Proud of Mom

I'm very proud of Mom and how she's been handling Lyn's dementia.  She's adding resources for her own care in addition to attending Lyn's needs.



She's started attending a support group for care providers of individuals with dementia.  There were about 20 attendees and the facilitator.  Mom was not the only first-time attendee.  She was the youngest.  Several attendees have been coming to the group for years.

The facilitator described dementia and the brain as a movie reel.  At the start of a person's life, there is little on the movie reel.  As the person goes through life, the movie reel gets longer and longer.  When dementia kicks in, the movie deteriorates in reverse.  The newest memories and people on the film are the first to be lost.  The last in the family to come along is the first to be lost.  The newest skill is the first to the lost.  The movie unwinds until the person has no more film, no more memories.

One of the suggestions Mom took away from the support group was to lie to the disease and not the person.  For example, if the individual is in a nursing home and starts asking "When can I go home?" a technique to use is to say "We will discuss going home when the doctor says you are ready."  In other words, don't say "You can't go home."  Instead, blame it on the doctor.

Another suggestion, this from the facilitator, is to not speak about the loved one with dementia around the loved one.  It will confuse them.

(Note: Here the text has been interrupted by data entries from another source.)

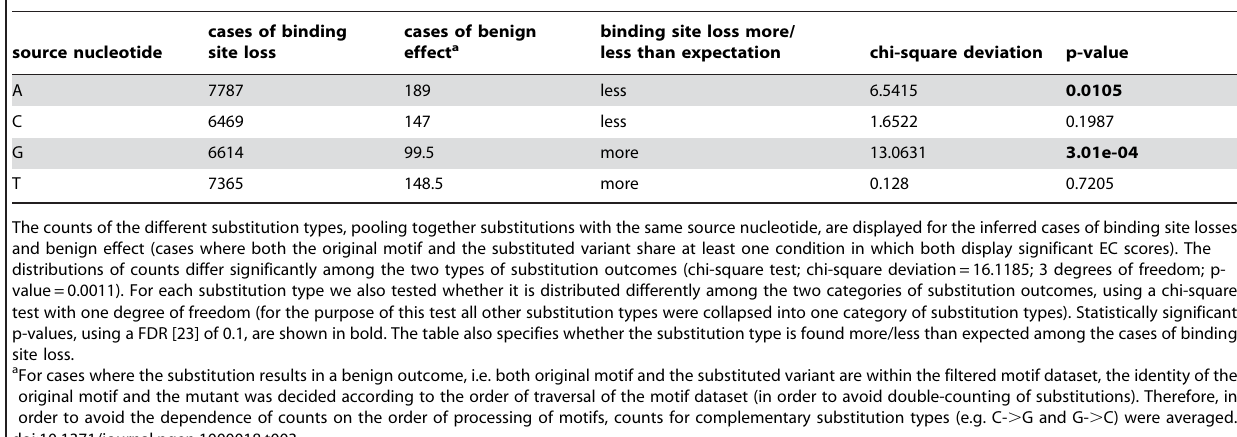
target nucleotide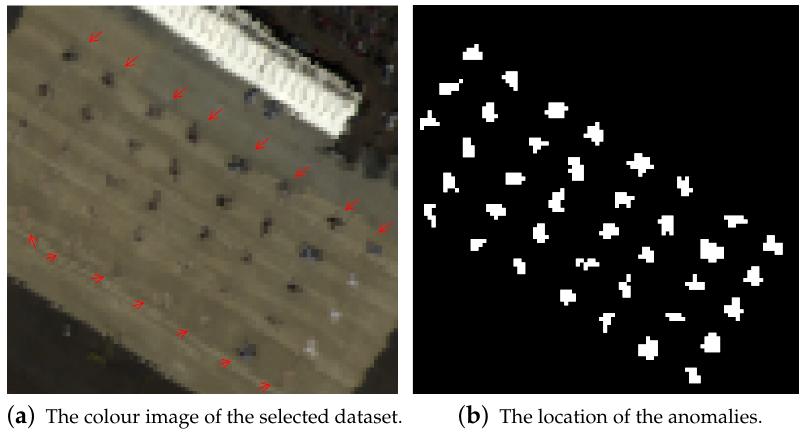
( a ) The colour image of the selected dataset. ( b ) The location of the anomalies. Figure 6. The colour image and the ground truth image of Sandiego data set.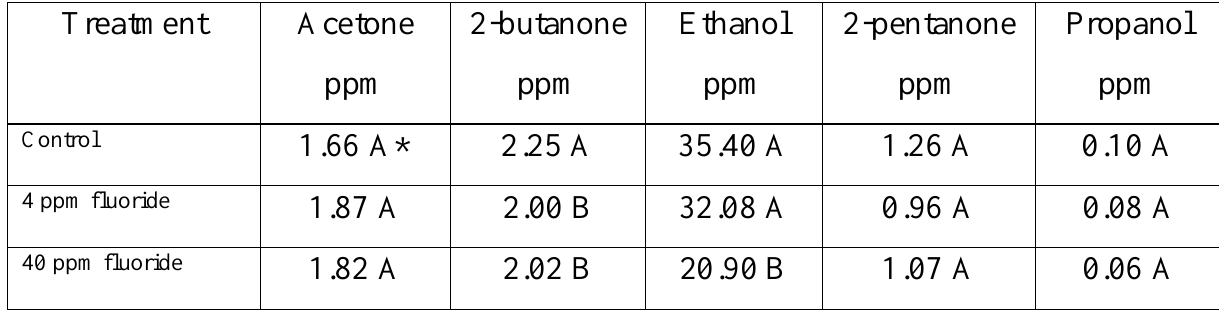
Table (6): Effect of fluoride on organic volatiles of Cheddar cheese at 120 days of ripening Treatment Acetone 2-butanone Ethanol 2-pentanone Propanol ppm ppm ppm ppm ppm Control 1.66 A* 2.25 A 35.40 A 1.26 A 0.10 A 4 ppm fluoride 1.87 A 40 ppm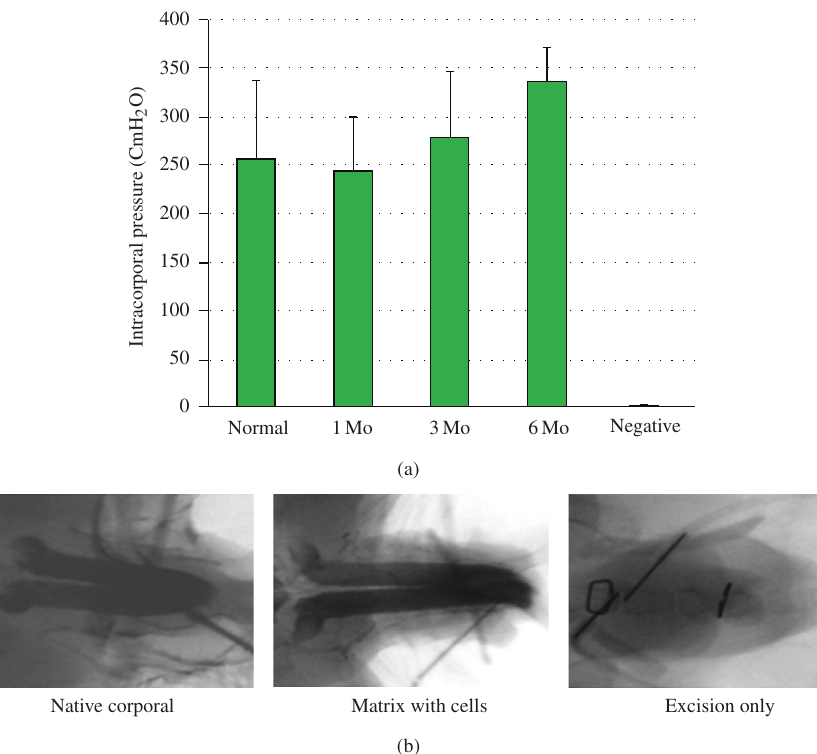
FIGURE 2: (a) Cavernosometry shows that all rabbits implanted with the bioengineered corpora after com- plete pendular penile corporal excision had sufficient intracorporal pressure (ICP) to attain erection. The levels of ICP were comparable to native corpora. (b) Cavernosography shows a homogenous appearance of corpora in the bioengineered group, similar to the native corpora, and multiple filling defects in the negative control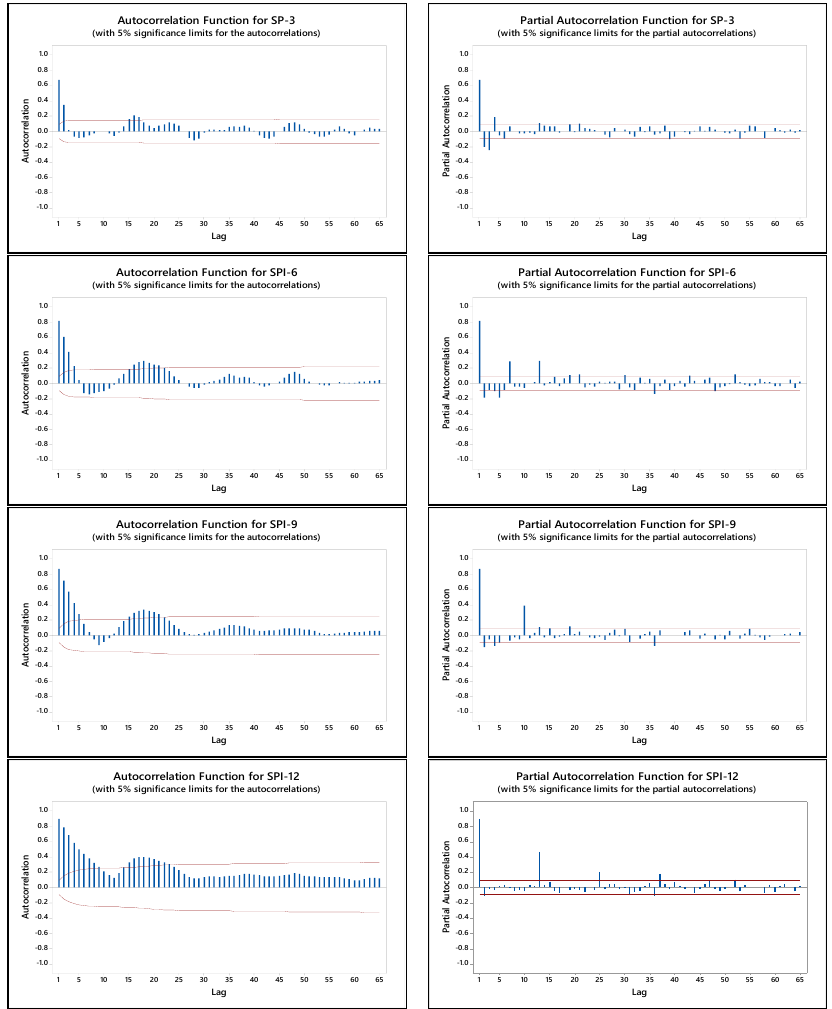
Figure 6. Autocorrelation and partial autocorrelation function for SPI across different timeframes.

Mom says it was very interesting to hear all the different stories.  The scenarios may have had differences, but they were much the same.  While the other attendees were older and their loved ones were their spouses and partners or parents, the stories still resonated with Mom in her care of Lyn.  Mom felt welcome and open to communicating with the other attendees.

She says "When I came out of there I was feeling upbeat.  I'm going back to the next meeting!"